Today, I was reminded how truly lovely and uplifting it is to hear positive words about T from the very professionals that work with him or just know him. This happened today quite unexpectedly and it has left me smiling inside since this afternoon. I went to pick up T from middle school, as I do everyday. I go inside and hang out in the entryway, waiting for T to arrive. During that time, I usually enjoy a few moments to chat quickly with his teacher - to hear how he’s doing, if there were any great or not-so-great things that I needed to know about, etc. Nine times out of ten, I am hearing about cool things that T did (or tried to do), and little triumphs he had that day. I usually come away feeling pretty good about where T is spending his days and his time.

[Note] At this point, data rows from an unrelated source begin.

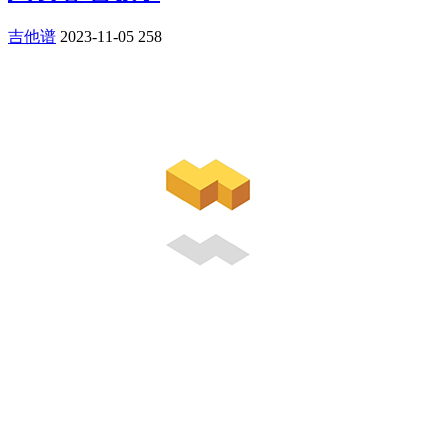
吉他谱
2023-11-05
258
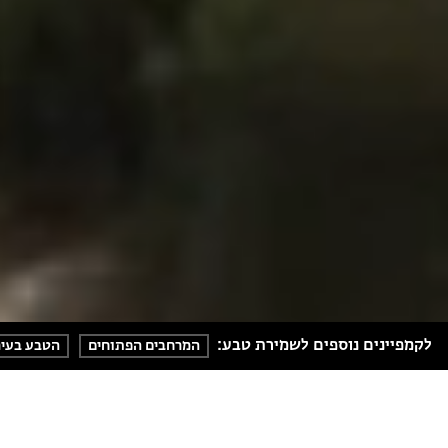
לקמפיינים נוספים לשמירת טבע:
המרחבים הפתוחים
הטבע בעיר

Today his teacher wasn’t available to chat for long, so I waited for T to pack up his backpack & put on his coat (completely independently, by the way!). The assistant principal, who was monitoring the hallways during class change time, saw that I was on my own and approached me, asking if I was T’s mom. He then told me just how much they enjoy having T at school everyday, and how well he is doing. I grinned and thanked him, and said that he does have a way to getting into people’s hearts. The assistant principal agreed wholeheartedly, and proceeded to tell me that the students & teachers really like him. He then put his hand on my shoulder, looked me in the eye, and said, “Never underestimate how important it is that he is here. The students learn so much having him here. He makes them grow up and think less of themselves. And he learns so much from them too. It is so good to see.”
Looking back at him, I took a deep breath to take that all in, and thanked him for those kind words – and told him it meant a lot to hear that. At that moment, T was approaching with his huge smile, and I said to the assistant principal, “Look how happy he is here. He is really happy being here.”

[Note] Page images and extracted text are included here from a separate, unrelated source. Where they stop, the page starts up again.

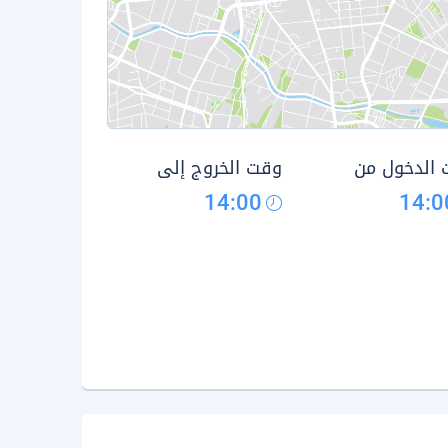
الدخول من
وقت الخروج إلى
14:00
14:0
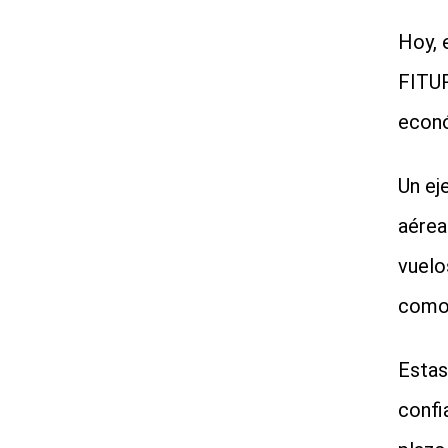
Hoy, 
FITUR
econó
Un ej
aérea
vuelo
como 
Estas 
confi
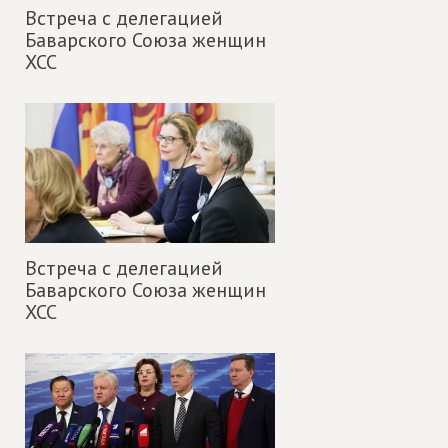
Встреча с делегацией
Баварского Союза женщин
ХСС
Встреча с делегацией
Баварского Союза женщин
ХСС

And with that, the bubble burst. One of the para-educators from T’s classroom walked up with T and proceeded to tell me how much the zipper on his backpack really made him mad. (Um, yeah – he looks really mad with that wide smile across his face.) So I just said that yes, that can irritate him but it is usually short-lived. This is not the first time, or the only para, that brings him to me with this sort of update.
Then I started thinking about communication. How often do we, as parents of children with disabilities, hear about every minor infraction, every frustration expressed, every mis-step? If the para were to bring him to me everyday, I would probably get very little feedback other than “the backpack irritated him”, "he was grumpy today" or “he pushed me away” or some other imperfection of his day instead of how hard he tried in math class, or the cool experiment he got to see and help with in science.
It was a fantastic “compare and contrast” moment. Have no fear: the little minor frustration expressed by the para in no way diminished the wonderful exchange I had with the assistant principal.
Parting words: if you are professional working with kids with special needs (or heck, ANY kid!), don’t start off a conversation with me by telling about every minor infraction or frustration you have with my son. If you need to brainstorm with me, ask – I’m happy to do so. But remember, any minor frustration you have, we experience at home every other hour of the day. I know about them and don’t need to hear about them. In the words of a dear departed friend: “Three rules of communicating with others: Be kind. Be kind. Be kind.” Thanks, Mr. Assistant Principal, for being kind today.